Task goal:
In the entries below, the lines from the one with "промышленности. По подсчетам" through the one with "Efficienza: %" are to be copied exactly; both ends count.

Provided records:
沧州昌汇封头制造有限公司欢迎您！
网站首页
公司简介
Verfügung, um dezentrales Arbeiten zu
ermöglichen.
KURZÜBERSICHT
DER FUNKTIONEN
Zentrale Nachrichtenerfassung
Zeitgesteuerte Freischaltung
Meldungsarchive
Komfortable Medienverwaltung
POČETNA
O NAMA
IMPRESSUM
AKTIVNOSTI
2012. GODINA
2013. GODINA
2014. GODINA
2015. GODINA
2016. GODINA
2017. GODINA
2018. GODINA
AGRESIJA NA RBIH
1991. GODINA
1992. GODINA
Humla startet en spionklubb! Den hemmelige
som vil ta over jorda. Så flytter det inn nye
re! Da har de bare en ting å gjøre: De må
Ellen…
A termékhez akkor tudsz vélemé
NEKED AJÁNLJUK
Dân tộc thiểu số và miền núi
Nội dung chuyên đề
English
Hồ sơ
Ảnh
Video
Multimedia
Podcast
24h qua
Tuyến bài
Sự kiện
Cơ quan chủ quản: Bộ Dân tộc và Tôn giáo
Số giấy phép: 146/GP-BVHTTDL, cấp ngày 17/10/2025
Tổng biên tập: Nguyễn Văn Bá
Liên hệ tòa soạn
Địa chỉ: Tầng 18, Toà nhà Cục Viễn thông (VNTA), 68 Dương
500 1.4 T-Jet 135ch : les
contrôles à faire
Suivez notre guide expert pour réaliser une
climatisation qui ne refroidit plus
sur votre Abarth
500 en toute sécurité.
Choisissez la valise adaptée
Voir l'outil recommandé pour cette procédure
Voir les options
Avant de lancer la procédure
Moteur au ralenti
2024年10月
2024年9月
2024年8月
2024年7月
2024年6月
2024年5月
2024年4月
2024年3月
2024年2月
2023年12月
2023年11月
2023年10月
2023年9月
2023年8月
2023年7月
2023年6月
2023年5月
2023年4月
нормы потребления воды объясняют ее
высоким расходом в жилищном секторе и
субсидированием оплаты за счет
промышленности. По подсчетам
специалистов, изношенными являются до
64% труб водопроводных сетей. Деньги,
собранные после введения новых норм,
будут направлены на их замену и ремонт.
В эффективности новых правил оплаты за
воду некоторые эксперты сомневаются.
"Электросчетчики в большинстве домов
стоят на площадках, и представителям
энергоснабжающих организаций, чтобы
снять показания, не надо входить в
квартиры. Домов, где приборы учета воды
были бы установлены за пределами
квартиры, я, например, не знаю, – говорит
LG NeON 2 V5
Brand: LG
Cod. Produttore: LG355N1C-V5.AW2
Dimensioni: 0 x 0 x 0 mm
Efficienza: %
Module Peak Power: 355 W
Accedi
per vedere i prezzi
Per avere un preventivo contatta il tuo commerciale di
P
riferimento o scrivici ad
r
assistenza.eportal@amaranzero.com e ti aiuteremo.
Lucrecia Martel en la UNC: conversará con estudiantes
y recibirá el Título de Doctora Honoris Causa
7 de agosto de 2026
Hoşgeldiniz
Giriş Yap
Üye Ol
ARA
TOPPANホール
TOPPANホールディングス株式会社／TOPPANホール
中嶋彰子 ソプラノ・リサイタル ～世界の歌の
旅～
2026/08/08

Result for this exercise:
промышленности. По подсчетам
специалистов, изношенными являются до
64% труб водопроводных сетей. Деньги,
собранные после введения новых норм,
будут направлены на их замену и ремонт.
В эффективности новых правил оплаты за
воду некоторые эксперты сомневаются.
"Электросчетчики в большинстве домов
стоят на площадках, и представителям
энергоснабжающих организаций, чтобы
снять показания, не надо входить в
квартиры. Домов, где приборы учета воды
были бы установлены за пределами
квартиры, я, например, не знаю, – говорит
LG NeON 2 V5
Brand: LG
Cod. Produttore: LG355N1C-V5.AW2
Dimensioni: 0 x 0 x 0 mm
Efficienza: %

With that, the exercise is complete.